Taking up the baton, Jonathan has conducted the Puregold Ensemble, whom he founded in 2009, the Kent Youth Chamber Orchestra and Maidstone Wind Symphony. His current tenure as Music Director of Maidstone Wind Symphony has been marked with a series of well-received concerts including collaborations with the Band of the Corps of Royal Engineers, Maidstone Youth Wind Orchestra, virtuoso percussionist Gavin Pritchard and Principal Cornet of the International Staff Band, Kevin Ashman. Future collaborations include a recording with acclaimed trombonist Brett Baker and concerts with Eynsford Concert Band, Byneset Musikkorps, Maidstone Choral Union and Philharmonie Gelre.

He serves as a teacher of music at Invicta Grammar School for Girls after teaching at Maidstone Grammar School and vocal studies with Kent Music and Medway Schools Music Association.

With his roots in the British choral tradition, Jonathan currently sings for the Holst Singers under Stephen Layton recording and until recently sang professionally for the Philharmonia Chorus as a member of their Young Professional Singers Scheme.

www.jonathancrowhurst.com

Composer in Association Richard Hubbert

Richard received his early musical education in Boston, Lincolnshire England. He then joined the Band of the Corps of Royal Engineers as a clarinet player and eventually their staff composer/arranger. While serving in the Royal Engineers Band, Richard travelled extensively and was often asked to arrange and compose music for special occasions including: The Australian Bicentennial Tattoo (1988), The Edinburgh Military Tattoo and The Kangwon InternationalTattoo (2000). In addition he has composed and arranged music for various types of ensembles, in a range of genres, some of this being performed on television, radio and recorded to CD. In 2001 Richard retired from the Royal Engineers band and has started a new career in music education, while also maintaining his interests in composing, conducting and performing.

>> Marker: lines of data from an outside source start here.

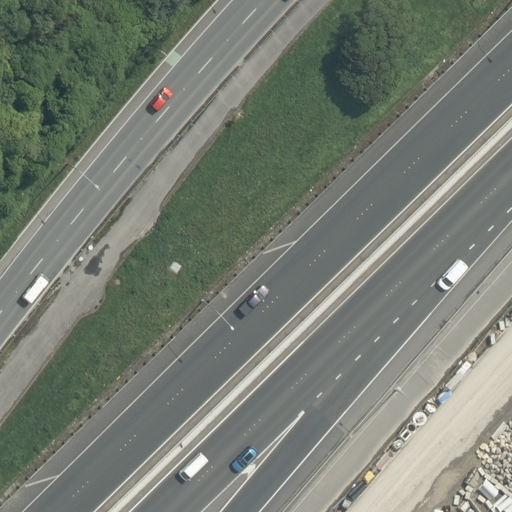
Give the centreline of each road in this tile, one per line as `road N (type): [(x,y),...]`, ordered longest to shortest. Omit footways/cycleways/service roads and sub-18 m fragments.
road 1 (motorway): [(60,511),(511,64)]
road 2 (motorway): [(511,174),(168,511)]
road 3 (trunk): [(511,181),(237,511)]
road 4 (trunk): [(0,322),(114,165),(252,0)]
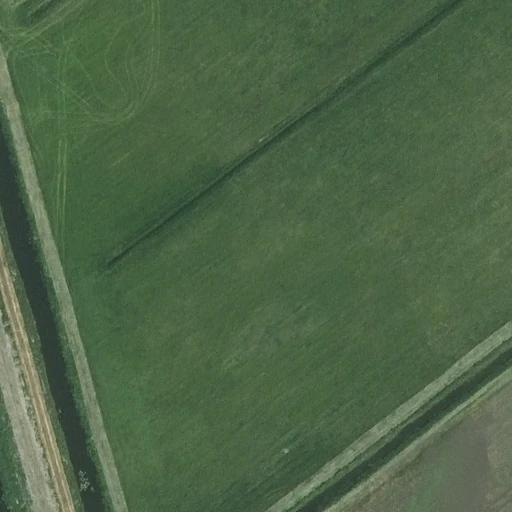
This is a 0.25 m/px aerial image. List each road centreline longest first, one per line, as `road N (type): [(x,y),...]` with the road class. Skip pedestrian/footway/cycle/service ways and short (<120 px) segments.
road 1 (track): [(0,95),(114,511)]
road 2 (track): [(41,511),(0,363)]
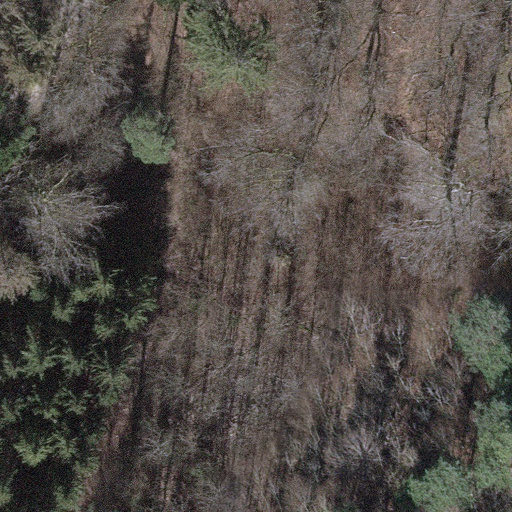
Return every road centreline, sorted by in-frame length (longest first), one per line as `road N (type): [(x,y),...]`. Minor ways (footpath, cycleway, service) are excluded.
road 1 (track): [(147,0),(140,147),(169,248),(73,511)]
road 2 (track): [(0,122),(71,0)]
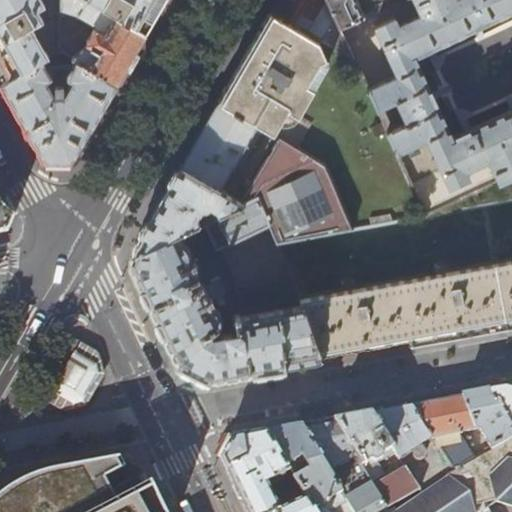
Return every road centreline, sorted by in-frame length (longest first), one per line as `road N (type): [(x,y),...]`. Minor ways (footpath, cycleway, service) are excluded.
road 1 (secondary): [(67,258),(221,0)]
road 2 (residential): [(67,258),(203,511)]
road 3 (secondary): [(0,375),(67,258)]
road 4 (residential): [(0,145),(67,258)]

www.richardhubbertmusic.com
www.myspace.com/richardhubbertmusic

Composer in Association John Holland

I was born in Hastings in 1977, but was raised in Watford. I moved to south London in 2004 with my life partner, Chris, and we're now happily settled down in Forest Hill in our own little place just around the corner from the world-famous Horniman Museum.


My chamber orchestra piece 'Green Sky' won the Making Music Award at the British Composer Awards 2008. In April 2009, the world premiere of my ‘Requiem (Opus 15)’ took place at All Saints Church, West Dulwich and January 2010 saw the first performance of ‘The Something In-Between’, an Oboe/Cor Anglais mini-concerto, written for and performed by Isobel Williams. The London Saxophone Choir have presented several new pieces of mine over the last few years, including ‘Mission: Improbable’ (2008) and, most recently, ‘Fanfaricus’ (2010). Several of my pieces for chamber orchestra have been performed and recorded by the London Contemporary Chamber Orchestra, notably ‘Hustle Bustle’ (2006) and ‘Elegy for my father’ (2007).

I am the conductor of Lambeth Wind Orchestra and the London Consorts of Winds Clarinet Choir, often invited to conduct freelance for special events. I am a member of BASCA, PRS and BASBWE, serving on the Executive Committee.